ProSST: Protein Language Modeling with Quantized Structure and Disentangled Attention

Mingchen Li,Yang Tan,Xinzhu Ma,Bozitao Zhong,Ziyi Zhou,Huiqun Yu,Wanli Ouyang,Liang Hong,Bingxin Zhou,Pan Tan
DOI: https://doi.org/10.1101/2024.04.15.589672
2024-05-17
Abstract:Protein language models (PLMs) have shown remarkable capabilities in various protein function prediction tasks. However, while protein function is intricately tied to structure, most existing PLMs do not incorporate protein structure information. To address this issue, we introduce ProSST, a Transformer-based protein language model that seamlessly integrates both protein sequences and structures. ProSST incorporates a structure quantization module and a Transformer architecture with disentangled attention. The structure quantization module translates a 3D protein structure into a sequence of discrete tokens by first serializing the protein structure into residue-level local structures and then embeds them into dense vector space. These vectors are then quantized into discrete structure tokens by a pre-trained clustering model. These tokens serve as an effective protein structure representation. Furthermore, ProSST explicitly learns the relationship between protein residue token sequences and structure token sequences through the sequence-structure disentangled attention. We pre-train ProSST on millions of protein structures using a masked language model objective, enabling it to learn comprehensive contextual representations of proteins. To evaluate the proposed ProSST, we conduct extensive experiments on the zero-shot mutation effect prediction and several supervised downstream tasks, where ProSST achieves the state-of-the-art performance among all baselines. Our code and pretrained models are publicly available.
Biology
What problem does this paper attempt to address?

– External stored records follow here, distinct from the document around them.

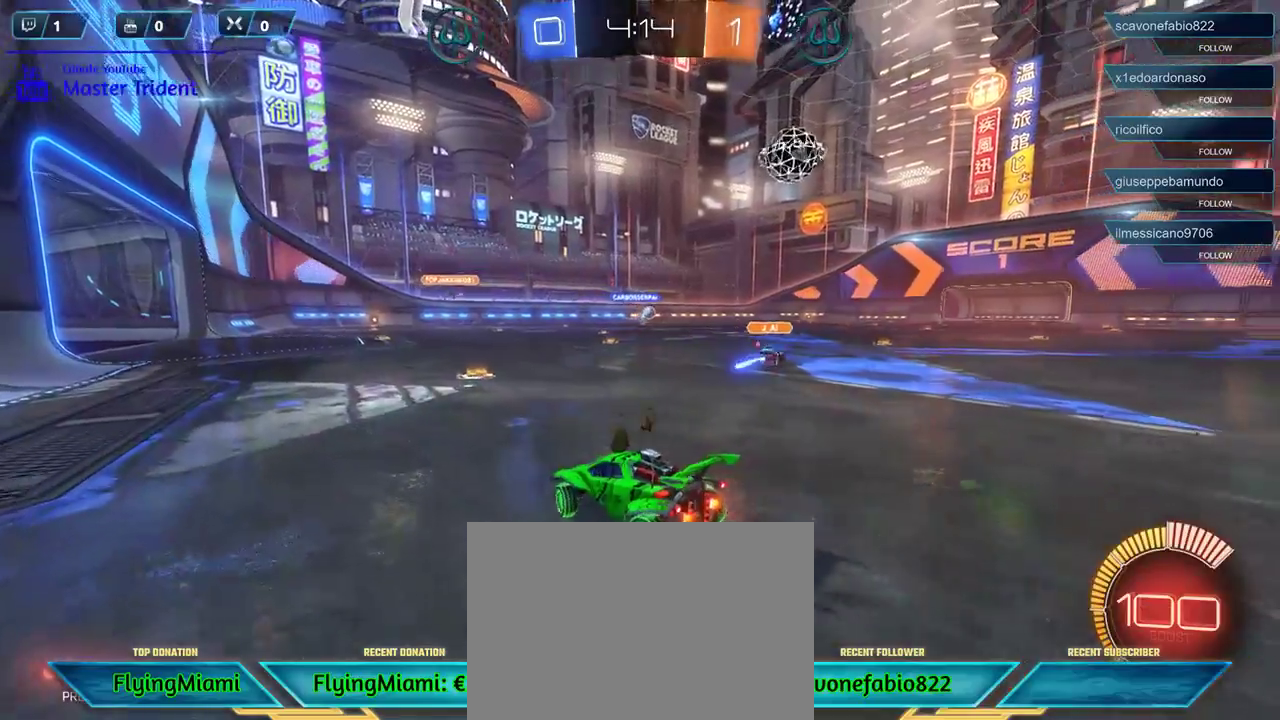
{"buttons": ["R2"], "left_stick": "center", "right_stick": "center", "events": [[50, "left_stick", "center"]]}
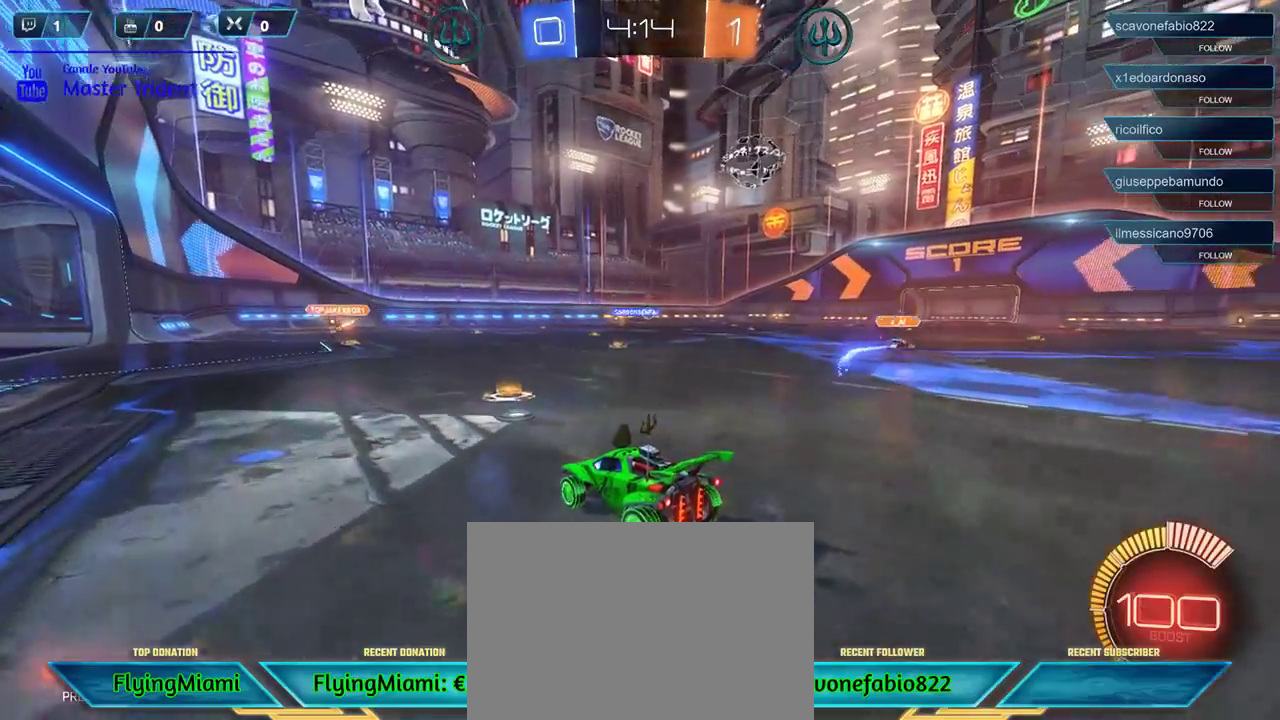
{"buttons": ["R2"], "left_stick": "right", "right_stick": "center", "events": [[17, "left_stick", "right"]]}
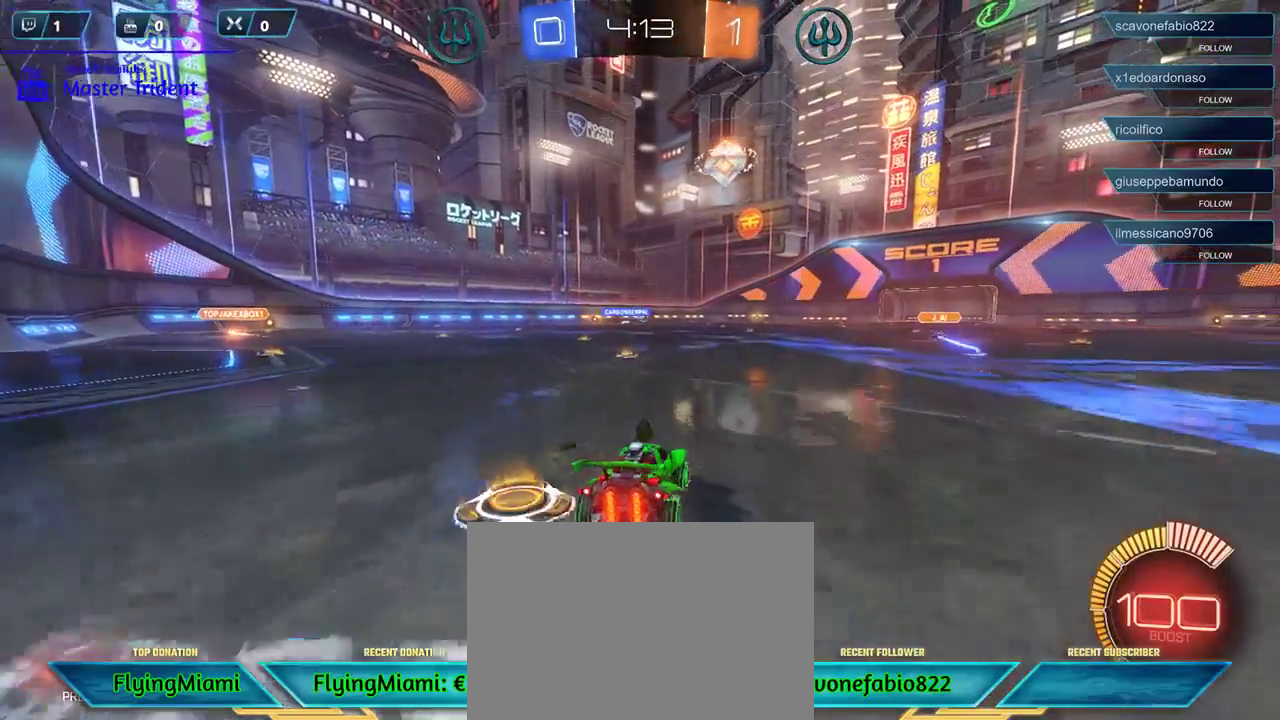
{"buttons": ["R2"], "left_stick": "up", "right_stick": "center", "events": [[50, "A", "down"], [117, "left_stick", "up"], [150, "A", "up"], [250, "A", "down"], [317, "A", "up"], [383, "A", "down"], [483, "A", "up"]]}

The paper aims to address the issue that Protein Language Models (PLMs) fail to effectively utilize protein structural information when predicting protein functions. Specifically, although the function of a protein is closely related to its structure, most existing protein language models primarily focus on modeling protein sequences while neglecting the importance of structural information. To solve this problem, the paper proposes a new model called ProSST (Protein Sequence-Structure Transformer). ProSST is a protein language model based on the Transformer architecture that can seamlessly integrate protein sequence and structural information. To achieve this, ProSST employs the following key methods: 1. **Structure Quantization Module**: This module converts the 3D protein structure into a series of discrete structural tokens. It first extracts residue-level local structural features by serializing the protein structure and embedding them into a dense vector space; then, it quantizes these vectors using a pre-trained clustering model to obtain effective protein structural representations. 2. **Sequence-Structure Disentangled Attention**: ProSST introduces a new attention mechanism in the Transformer model, namely sequence-structure disentangled attention, to explicitly learn the relationship between the protein residue sequence and the structural token sequence, thereby better capturing the complex features of protein sequences and structures. The paper pre-trains ProSST on a large dataset of protein structures, enabling it to learn comprehensive protein contextual representations. Experimental results show that ProSST achieves state-of-the-art performance in zero-shot mutation effect prediction and multiple supervised downstream tasks, demonstrating its strong capability in protein function prediction. Additionally, the paper provides detailed ablation studies to further validate the effectiveness of each design in ProSST.